Supplied information:
= = = = = = =

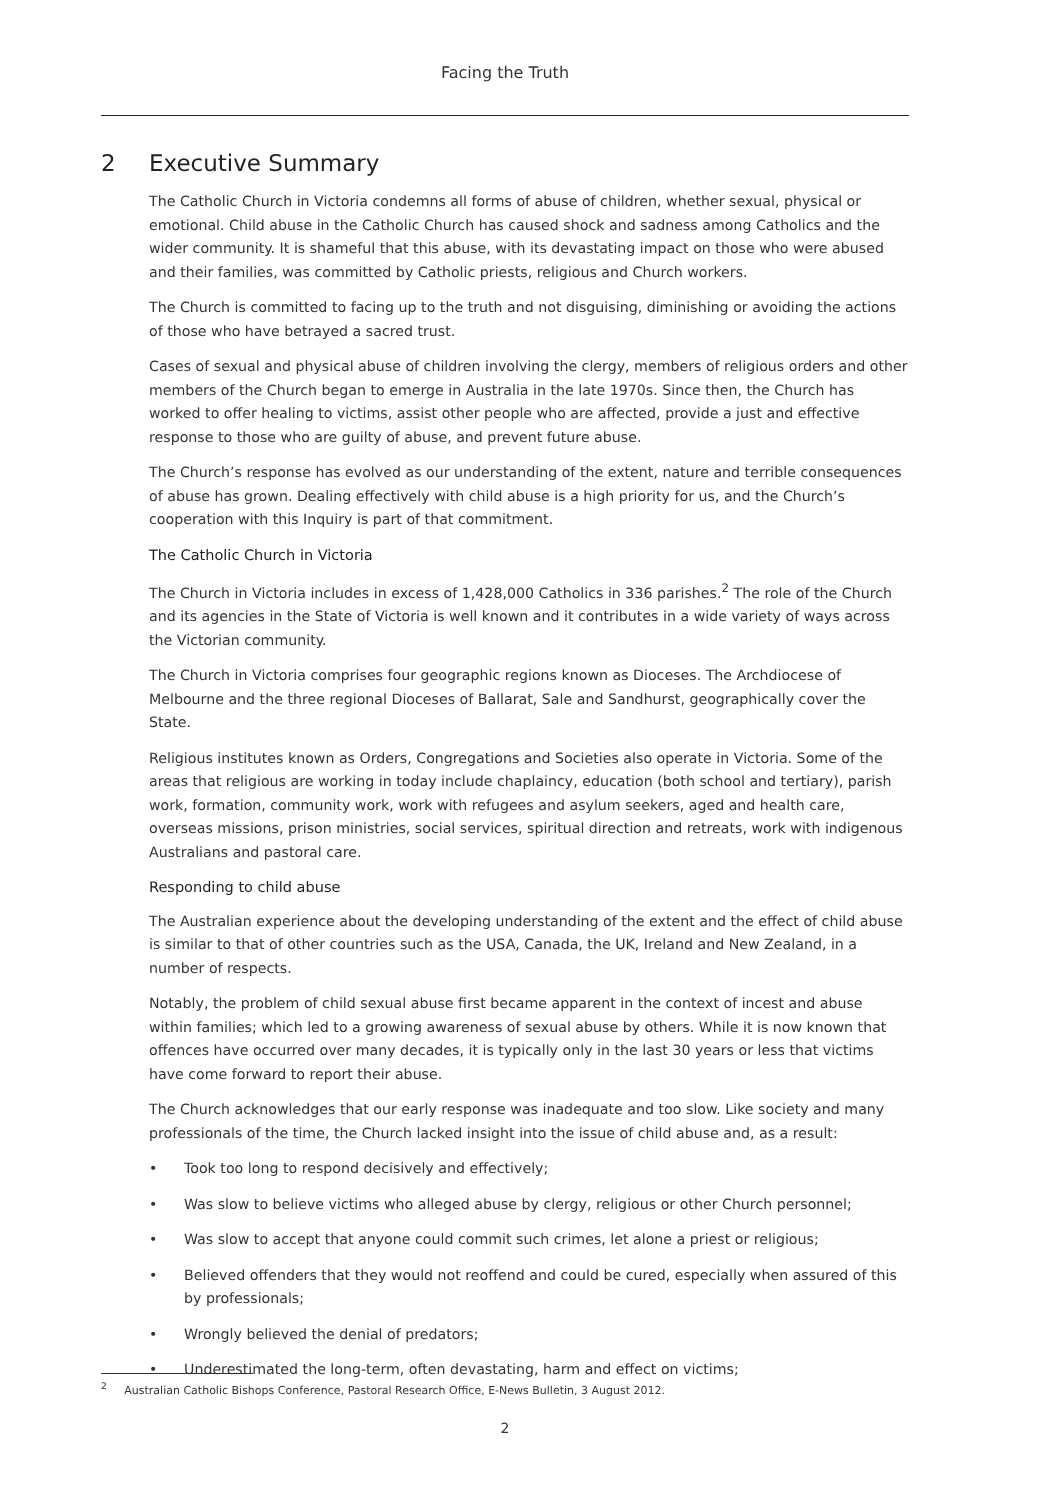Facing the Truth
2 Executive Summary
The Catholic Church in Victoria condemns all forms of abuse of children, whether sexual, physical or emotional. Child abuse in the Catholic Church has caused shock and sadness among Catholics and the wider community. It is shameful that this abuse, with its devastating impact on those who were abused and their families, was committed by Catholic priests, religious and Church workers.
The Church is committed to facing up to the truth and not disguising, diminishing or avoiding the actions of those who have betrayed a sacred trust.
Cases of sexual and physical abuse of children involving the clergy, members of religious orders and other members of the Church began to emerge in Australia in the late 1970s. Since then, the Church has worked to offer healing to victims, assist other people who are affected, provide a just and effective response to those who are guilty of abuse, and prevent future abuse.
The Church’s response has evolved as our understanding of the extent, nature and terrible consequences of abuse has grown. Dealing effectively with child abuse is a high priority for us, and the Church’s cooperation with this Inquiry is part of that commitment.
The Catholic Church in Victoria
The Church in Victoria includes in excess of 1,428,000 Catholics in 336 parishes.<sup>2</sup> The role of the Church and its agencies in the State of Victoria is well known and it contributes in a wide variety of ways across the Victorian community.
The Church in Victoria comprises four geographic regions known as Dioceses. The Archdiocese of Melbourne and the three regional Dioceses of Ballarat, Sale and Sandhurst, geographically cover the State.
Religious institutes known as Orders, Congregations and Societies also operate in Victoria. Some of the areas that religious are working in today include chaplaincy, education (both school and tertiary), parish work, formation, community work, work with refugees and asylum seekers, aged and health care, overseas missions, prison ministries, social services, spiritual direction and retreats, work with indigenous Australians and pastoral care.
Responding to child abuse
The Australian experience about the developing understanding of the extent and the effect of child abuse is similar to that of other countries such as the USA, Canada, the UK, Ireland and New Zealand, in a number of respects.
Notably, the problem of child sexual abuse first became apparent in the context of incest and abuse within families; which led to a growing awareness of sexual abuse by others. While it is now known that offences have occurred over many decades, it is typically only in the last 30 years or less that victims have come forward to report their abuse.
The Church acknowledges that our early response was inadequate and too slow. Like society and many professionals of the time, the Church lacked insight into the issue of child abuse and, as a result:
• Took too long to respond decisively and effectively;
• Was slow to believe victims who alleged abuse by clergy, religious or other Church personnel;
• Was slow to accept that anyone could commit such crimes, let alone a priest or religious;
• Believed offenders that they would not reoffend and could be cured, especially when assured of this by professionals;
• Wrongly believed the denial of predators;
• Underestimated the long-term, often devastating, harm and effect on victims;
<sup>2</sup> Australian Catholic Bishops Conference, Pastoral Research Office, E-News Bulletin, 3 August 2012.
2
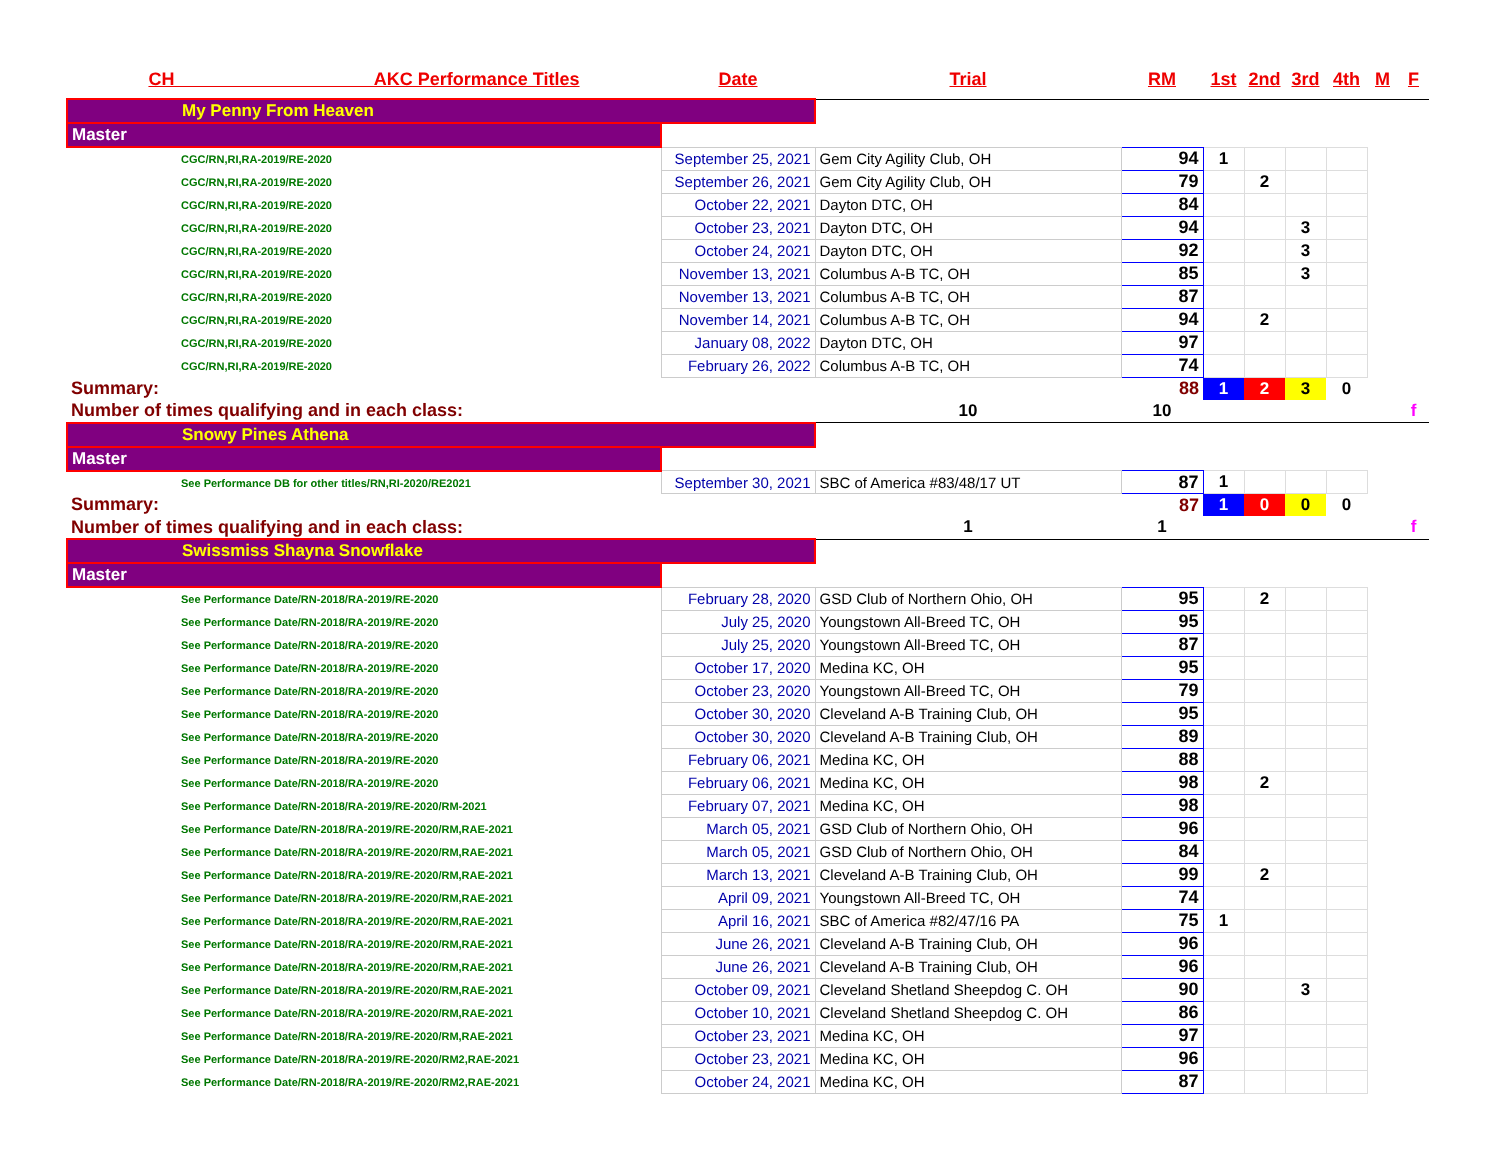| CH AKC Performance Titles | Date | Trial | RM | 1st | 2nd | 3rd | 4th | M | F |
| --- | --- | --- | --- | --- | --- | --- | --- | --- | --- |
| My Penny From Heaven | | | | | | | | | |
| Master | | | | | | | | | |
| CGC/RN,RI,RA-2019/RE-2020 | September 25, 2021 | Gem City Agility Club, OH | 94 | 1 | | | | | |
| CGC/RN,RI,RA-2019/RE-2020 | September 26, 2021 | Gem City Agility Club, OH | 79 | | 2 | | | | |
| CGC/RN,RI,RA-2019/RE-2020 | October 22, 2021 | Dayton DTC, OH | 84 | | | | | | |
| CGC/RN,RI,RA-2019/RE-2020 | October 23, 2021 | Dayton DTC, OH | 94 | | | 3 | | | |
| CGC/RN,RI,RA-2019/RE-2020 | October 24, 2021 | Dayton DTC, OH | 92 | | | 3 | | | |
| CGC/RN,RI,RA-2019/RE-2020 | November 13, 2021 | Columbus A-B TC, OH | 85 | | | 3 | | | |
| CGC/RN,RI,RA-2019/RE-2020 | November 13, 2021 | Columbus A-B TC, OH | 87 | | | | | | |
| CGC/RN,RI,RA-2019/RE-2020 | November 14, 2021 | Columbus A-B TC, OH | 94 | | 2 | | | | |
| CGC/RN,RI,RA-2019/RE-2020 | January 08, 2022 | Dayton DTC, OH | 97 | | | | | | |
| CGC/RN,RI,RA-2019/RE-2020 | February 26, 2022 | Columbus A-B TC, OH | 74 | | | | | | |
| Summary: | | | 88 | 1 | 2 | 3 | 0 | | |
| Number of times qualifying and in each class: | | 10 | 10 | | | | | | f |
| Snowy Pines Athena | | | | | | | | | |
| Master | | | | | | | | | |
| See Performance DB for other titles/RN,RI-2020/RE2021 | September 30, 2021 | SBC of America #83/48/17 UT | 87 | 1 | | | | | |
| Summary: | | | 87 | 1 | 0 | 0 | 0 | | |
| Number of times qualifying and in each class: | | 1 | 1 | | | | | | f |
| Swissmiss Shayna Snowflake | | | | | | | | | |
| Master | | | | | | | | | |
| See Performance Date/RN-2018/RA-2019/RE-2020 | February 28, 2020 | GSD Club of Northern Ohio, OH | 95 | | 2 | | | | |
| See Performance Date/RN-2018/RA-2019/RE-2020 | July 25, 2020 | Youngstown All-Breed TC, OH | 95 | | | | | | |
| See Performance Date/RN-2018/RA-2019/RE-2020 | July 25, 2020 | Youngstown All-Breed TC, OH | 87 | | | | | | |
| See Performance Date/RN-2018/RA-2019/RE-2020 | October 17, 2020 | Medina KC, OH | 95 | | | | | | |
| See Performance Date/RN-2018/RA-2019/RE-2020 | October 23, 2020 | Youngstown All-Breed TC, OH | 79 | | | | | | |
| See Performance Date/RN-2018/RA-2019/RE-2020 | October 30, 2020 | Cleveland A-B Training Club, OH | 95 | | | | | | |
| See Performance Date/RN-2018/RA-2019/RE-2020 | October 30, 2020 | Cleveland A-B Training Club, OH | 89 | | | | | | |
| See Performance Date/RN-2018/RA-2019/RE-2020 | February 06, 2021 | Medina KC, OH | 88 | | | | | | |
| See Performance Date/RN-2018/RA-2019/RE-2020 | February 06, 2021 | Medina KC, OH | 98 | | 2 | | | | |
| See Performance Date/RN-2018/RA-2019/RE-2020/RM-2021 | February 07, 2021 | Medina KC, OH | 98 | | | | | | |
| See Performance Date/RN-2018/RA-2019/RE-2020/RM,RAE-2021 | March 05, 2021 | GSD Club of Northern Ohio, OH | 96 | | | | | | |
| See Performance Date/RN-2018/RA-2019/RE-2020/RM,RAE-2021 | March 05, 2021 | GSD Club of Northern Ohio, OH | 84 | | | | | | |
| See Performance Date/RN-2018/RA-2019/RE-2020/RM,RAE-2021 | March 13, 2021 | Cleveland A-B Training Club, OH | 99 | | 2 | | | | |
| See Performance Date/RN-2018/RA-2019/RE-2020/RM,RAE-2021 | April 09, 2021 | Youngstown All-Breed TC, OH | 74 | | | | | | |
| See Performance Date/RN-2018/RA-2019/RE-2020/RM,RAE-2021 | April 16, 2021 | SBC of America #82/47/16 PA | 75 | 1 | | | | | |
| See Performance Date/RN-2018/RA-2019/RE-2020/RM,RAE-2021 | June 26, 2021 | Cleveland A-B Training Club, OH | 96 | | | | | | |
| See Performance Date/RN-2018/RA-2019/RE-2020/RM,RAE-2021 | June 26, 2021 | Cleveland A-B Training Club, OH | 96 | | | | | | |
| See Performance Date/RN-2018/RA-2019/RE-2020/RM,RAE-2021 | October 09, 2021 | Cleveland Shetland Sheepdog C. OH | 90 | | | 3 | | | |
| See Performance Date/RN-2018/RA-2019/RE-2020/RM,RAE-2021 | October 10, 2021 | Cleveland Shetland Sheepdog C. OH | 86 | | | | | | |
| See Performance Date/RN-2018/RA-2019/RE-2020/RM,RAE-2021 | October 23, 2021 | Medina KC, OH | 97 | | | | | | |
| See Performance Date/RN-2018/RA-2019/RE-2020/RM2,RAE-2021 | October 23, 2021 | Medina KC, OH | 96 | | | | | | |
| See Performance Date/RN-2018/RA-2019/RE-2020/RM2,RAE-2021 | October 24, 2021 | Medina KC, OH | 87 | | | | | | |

= = = = = = =

What is required: Find the string "extent" in the material above. Then copy each line that has it.

Finished exercise:
The Church’s response has evolved as our understanding of the extent, nature and terrible consequences of abuse has grown. Dealing effectively with child abuse is a high priority for us, and the Church’s cooperation with this Inquiry is part of that commitment.
The Australian experience about the developing understanding of the extent and the effect of child abuse is similar to that of other countries such as the USA, Canada, the UK, Ireland and New Zealand, in a number of respects.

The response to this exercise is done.